As for the advertising website and its owner, Bar-Noy, Judge Yinon partially accepted the claim, ruling that the defamatory headline constituted defamation. The judge ruled that Bar-Noy must pay the advertiser compensation of 80,000 shekels.
The judge, as stated, dismissed the lawsuit against Google, which was presented by attorneys Barak Tal, Ruth Loban, and Yonath Afriat-Mena of the Yigal Arnon & Co. law firm. According to her, the defamatory title was copied from the site's technical code in an automatic process and without human intervention, and therefore there is no reason to hold Google, as a search engine, responsible for displaying content published by a third party, the advertising site, which could have easily changed the title at any time.
The court's decision was based, in part, on the testimony of an engineering manager on Google's search team, who testified and said that the search engine is based on a "crawler" that moves between the various web pages and completely automatically creates an index that allows any word or phrase to quickly reach specific web pages.
""The search engine does not create content itself," the judge ruled, adding that "the information is automatically entered into the Google search engine and cannot, from a practical perspective, undergo a preliminary review by a human agent who would review that information.".
The court also accepted Google's claim that "imposing responsibility on Google to decide on its own in these circumstances whether it is defamation, in such a way that the search result should be removed, turns Google into a 'super-censor', with the power to prevent access to information that is not offensive.".
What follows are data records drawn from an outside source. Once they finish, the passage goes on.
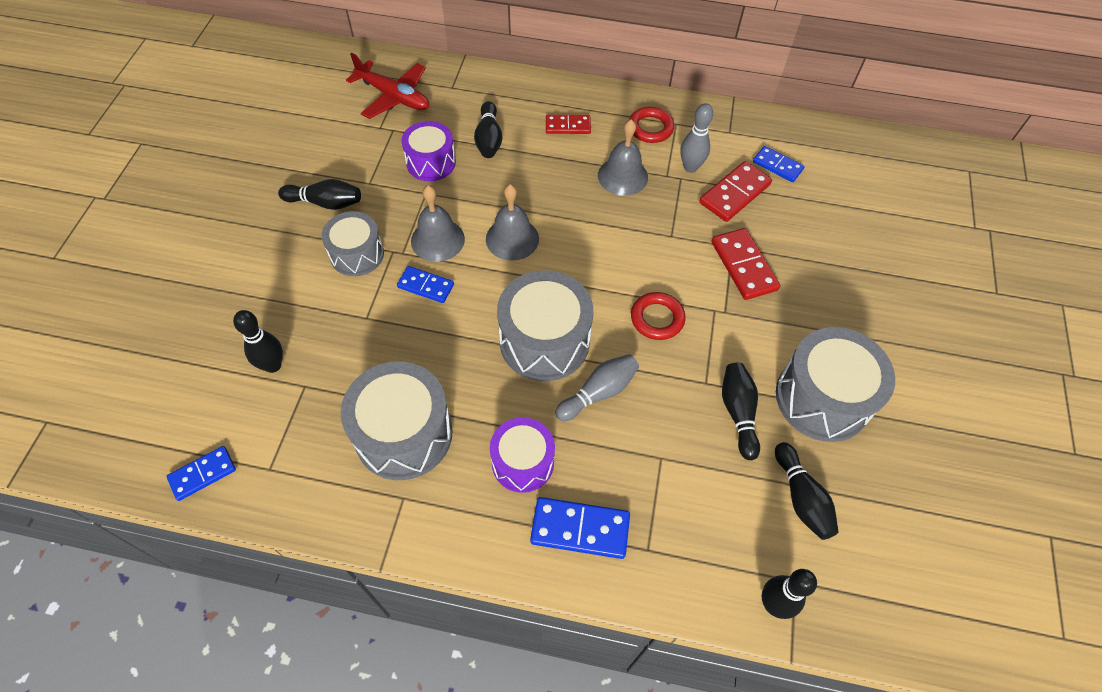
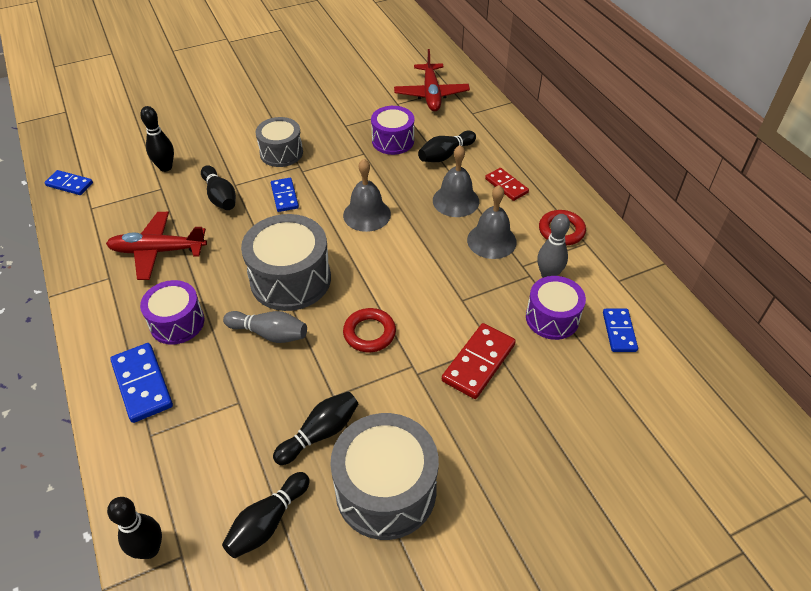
camera: 55 degrees right, 10 degrees down
black bowling pin [278,179,361,210] -> black bowling pin moved to [201,165,236,210]
grey drum [341,361,453,480] -> red plane [106,212,207,280]
grey bell [411,185,465,262] -> grey bell moved to [433,145,479,217]
red domino [699,161,772,222] -> purple drum [526,276,586,340]

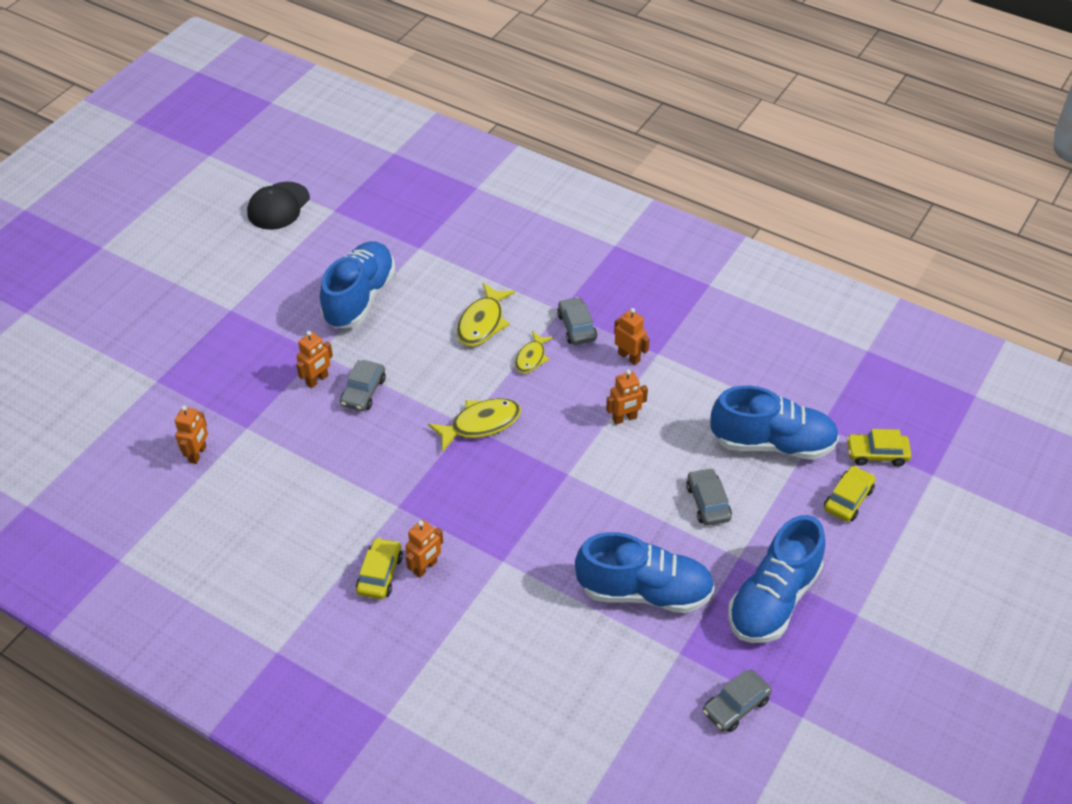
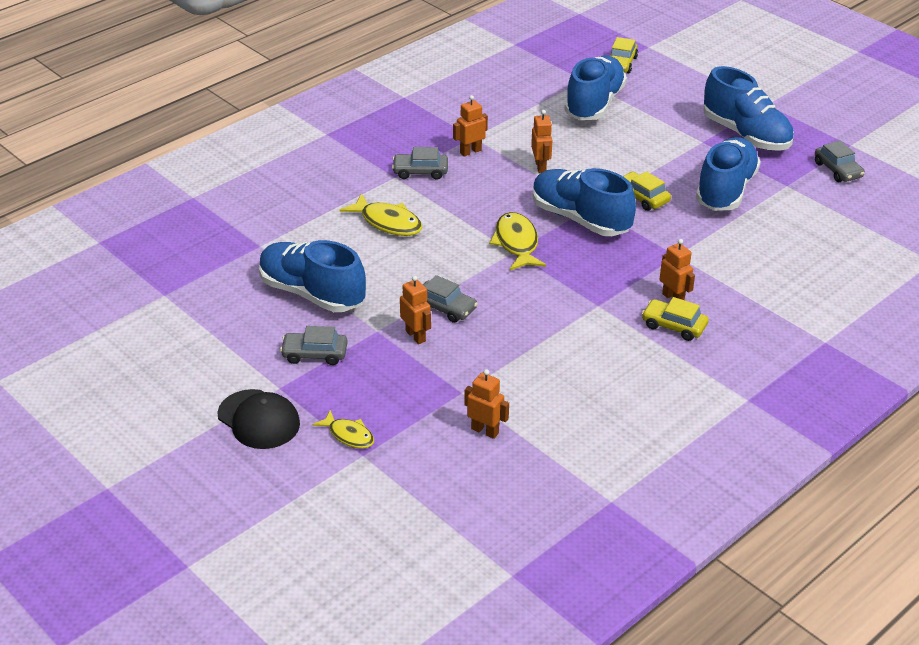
camera: 75 degrees left, 10 degrees down
black cap [247,182,310,230] -> black cap moved to [217,389,300,449]
yellow fish [515,331,553,374] -> yellow fish moved to [312,410,374,449]
grey car [686,468,732,526] -> grey car moved to [280,326,348,365]
yellow car [824,466,876,522] -> yellow car moved to [623,171,671,211]
none -> blue shoe [533,168,636,236]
In its decision, the court also referred to the European Court of Justice's ruling from May 2014, which ruled that Google is obligated to remove search results based on the "right to be forgotten.".
""After reviewing the parties' arguments in this matter, it seems that it is not appropriate to set firm limits on the matter and to firmly determine that whenever a person asks Google to remove any search result that is not to their liking, it must remove it without any conditions, even if that expression was created and published by a third party and not by them, or whether it is a violation of the third party's freedom of expression," the ruling states.